New data from re/insurance broker Gallagher Re shows that $2.35 billion of global insurtech-sector investment was made in Q3 2022, which marked something of an “inflection point” for the space.
The level of investment was in fact down 2.5% from Q2’s total, but Gallagher Re notes that the headline figure masks some significant dynamics, including a 48.1% surge in early-stage funding, driven by the second-highest quarterly number of seed-funding deals ever.
At the other end of the spectrum, P&C insurtechs garnered $1.2 billion in mega-round funding through investments of $100 million or greater, double that of Q2.
Despite the mega-rounds, average deal size fell 7.6% to $20.42 million in Q3, reflecting the volume of early-stage funding, while total deal count was up 6.1% to 140 deals.
Gallagher Re observes that this effect was most pronounced in L&H funding, which slid from $917.85 million in Q2 to $579.19 million in Q3, with deal size slumping 38.6% to $15.24 million in Q3, averaged over 51 deals.
Total funding of P&C InsurTechs was up 18.8% to $1.77 billion, with re/insurers making 24 investments, pushing the market towards a three-year high for strategic funding in 2022.
“Third-quarter investments this year were made at a particular inflection point for the global InsurTech sector,” said Andrew Johnston, Global Head of InsurTech at Gallagher Re.
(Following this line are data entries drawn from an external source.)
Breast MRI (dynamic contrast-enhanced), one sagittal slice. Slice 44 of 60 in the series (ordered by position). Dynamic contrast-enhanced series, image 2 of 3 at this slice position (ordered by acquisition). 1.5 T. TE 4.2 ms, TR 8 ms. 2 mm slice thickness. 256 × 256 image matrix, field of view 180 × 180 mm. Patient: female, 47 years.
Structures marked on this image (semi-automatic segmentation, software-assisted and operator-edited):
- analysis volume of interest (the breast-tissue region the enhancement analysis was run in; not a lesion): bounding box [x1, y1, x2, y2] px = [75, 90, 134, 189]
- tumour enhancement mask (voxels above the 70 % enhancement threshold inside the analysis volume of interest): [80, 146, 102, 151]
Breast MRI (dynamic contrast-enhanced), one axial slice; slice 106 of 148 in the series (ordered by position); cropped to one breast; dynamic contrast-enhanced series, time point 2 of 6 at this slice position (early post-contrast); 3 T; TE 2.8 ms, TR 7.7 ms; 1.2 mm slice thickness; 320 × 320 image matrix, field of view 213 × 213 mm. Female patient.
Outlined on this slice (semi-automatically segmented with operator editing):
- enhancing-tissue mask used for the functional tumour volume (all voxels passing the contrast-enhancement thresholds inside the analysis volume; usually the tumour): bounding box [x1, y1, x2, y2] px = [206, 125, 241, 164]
“Pressure is mounting on those companies that sold the idea of endless growth to secure funds. The extent to which some founders truly believed they could grow their businesses (to the degree they were indicating) in our industry will always be a topic for discussion, but it seems very clear now that the era of rushed growth for growth’s sake at the expense of profitability is coming to a close,” Johnston continued.
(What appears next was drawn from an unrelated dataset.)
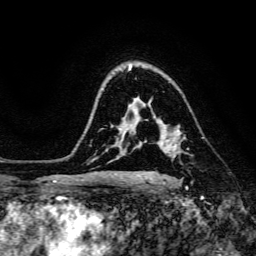
Breast MRI, one axial slice; slice 107 of 134 in the series (ordered by position); cropped to one breast; dynamic contrast-enhanced series, time point 2 of 6 at this slice position (early post-contrast); 3 T; TE 4.7 ms, TR 8.9 ms; 1.2 mm slice thickness; 256 × 256 image matrix. Female patient.
Annotated regions visible in this slice (semi-automatically segmented with operator editing):
- enhancing-tissue mask used for the functional tumour volume (all voxels passing the contrast-enhancement thresholds inside the analysis volume; usually the tumour): bounding box (x1, y1, x2, y2) in pixels: (154, 117, 183, 148)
“Hubristic rhetoric around ‘disruption’ is declining in sequence with the growing realisation that profitable carriers (no matter how ‘outdated’), intermediaries, and traditional markets are to be supported, not displaced,” he added.
“Genuine disruption has been extremely limited despite almost $50 billion of global InsurTech investment. Success has typically come only in areas where incumbents have been embraced and respected. Meanwhile, there’s increasing pressure on risk-originating InsurTechs operating as MGAs to begin partaking in the process of retaining risk, which in practice makes them more like incumbents.”